How We Rode Out Hurricane Irma
Just as you need to take care of yourself and your family during a hurricane, we need to do the same. This means prioritizing the care of our horses.
Each company had its own evacuation procedures. Our member companies took early measures to ensure the flooding would not touch our horses as storm surge damage from Hurricane Irma affected downtown Charleston.
Broderick Christoff, owner of Charleston Carriage Works, packed up his horses and headed inland on Thursday of last week in preparation for Hurricane Irma. He said, "We are taking all of our horses inland to just outside of Columbia. They will be in big fields with no trees and plenty of space. We will leave them out there until the storm does whatever it is going to do and then we will basically execute the reverse... With this storm it is really hard to tell which way it is going to go, whether it's a 3 or a tropical storm, so when it's like that we just take the safe route."
Old South Carriage Company had a plan A and a plan B. Debbie Compton, owner of Old South Carriage Co. said, "Plan A was to shelter in place at our John's Island plantation. Plan B was to evacuate from the path of the storm. We were able to secure several alternative locations outside of the storm's path. When we determined a reliable storm track, we executed the most appropriate plan which was to shelter in place. Our herd was transported to Sugah Cain, their regular home, and turned out to pasture. Several employees volunteered for hurricane duty which entailed supervision and safekeeping of the horses throughout the storm."
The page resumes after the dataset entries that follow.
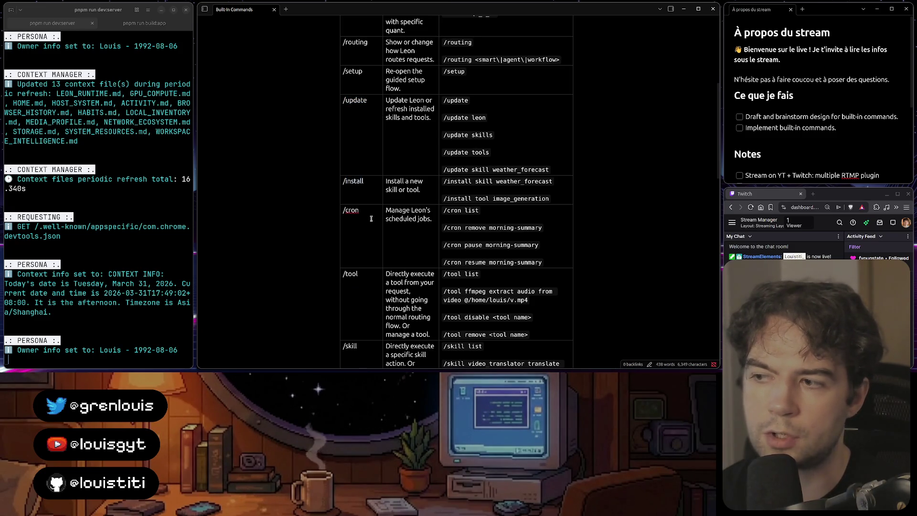
{"action": "scroll", "coordinate": [371, 219], "scroll_direction": "down", "scroll_amount": 5}
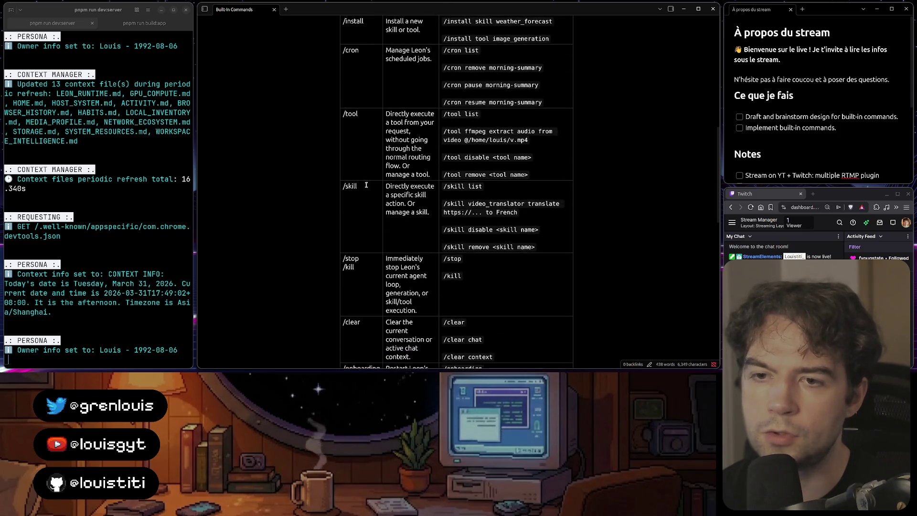
{"action": "scroll", "coordinate": [365, 184], "scroll_direction": "down", "scroll_amount": 3}
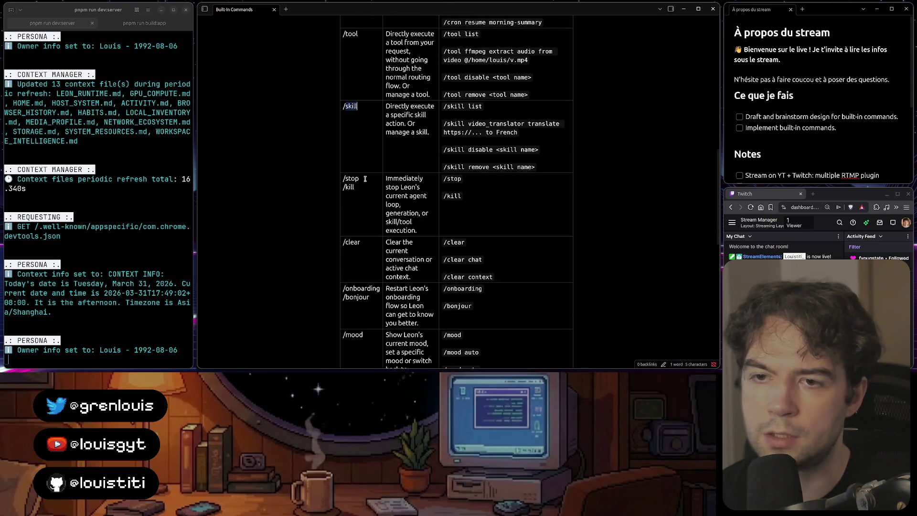
{"action": "double_click", "coordinate": [365, 191]}
{"action": "scroll", "coordinate": [365, 184], "scroll_direction": "down", "scroll_amount": 3}
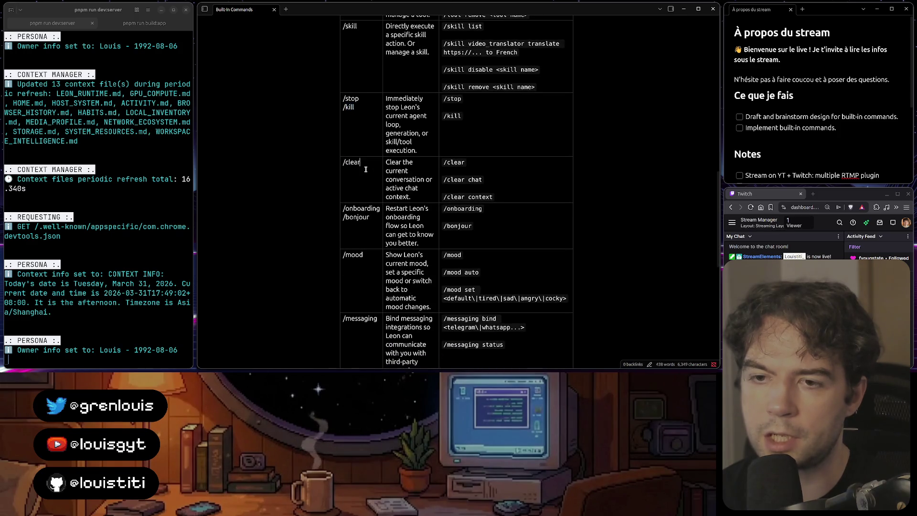
{"action": "scroll", "coordinate": [366, 169], "scroll_direction": "down", "scroll_amount": 3}
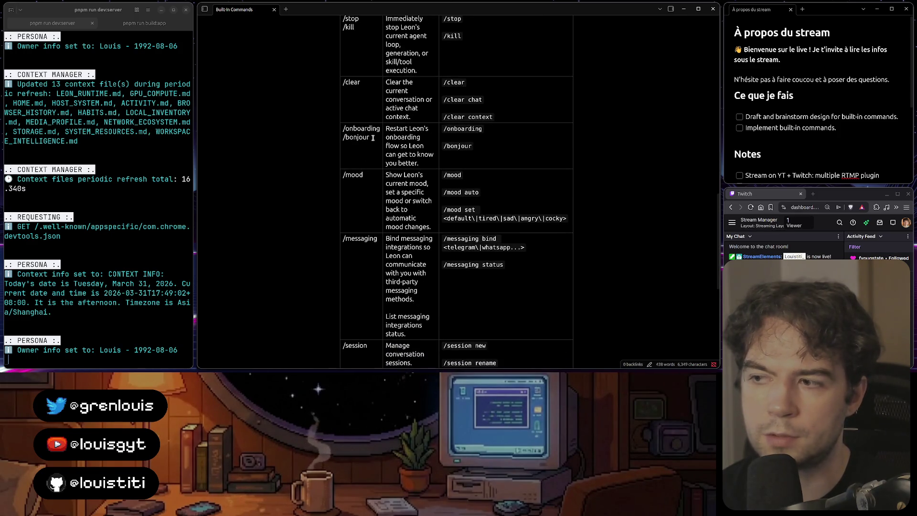
{"action": "left_click", "coordinate": [365, 174]}
{"action": "scroll", "coordinate": [366, 176], "scroll_direction": "down", "scroll_amount": 3}
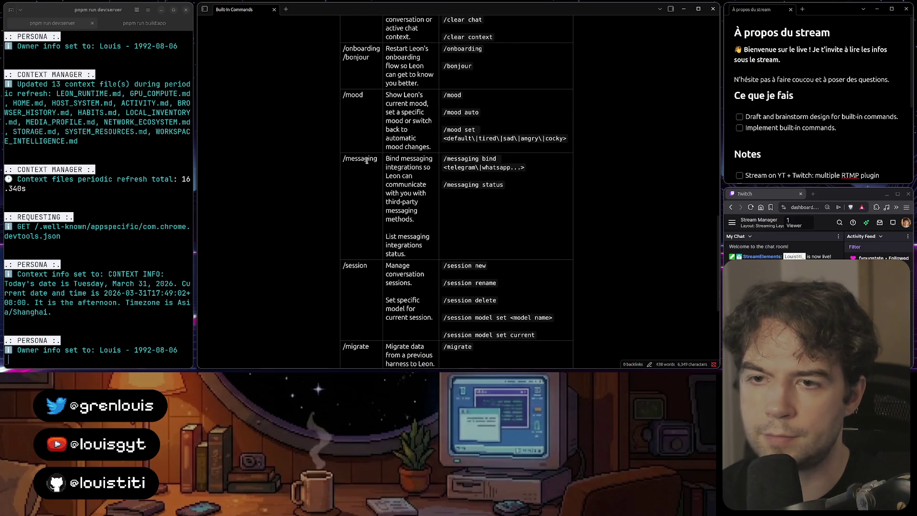
{"action": "double_click", "coordinate": [367, 161]}
{"action": "scroll", "coordinate": [367, 161], "scroll_direction": "down", "scroll_amount": 5}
Not only did we ensure the safety of our own horses as Irma pounded Charleston, last week we began efforts to help other horses impacted by the recent hurricanes striking our nation. As Hurricane Harvey left Texas in devastation, we wanted to aid in the equine relief efforts. Palmetto Carriage Works launched a supply drive for the horses and livestock impacted by Hurricane Harvey. For more information click here.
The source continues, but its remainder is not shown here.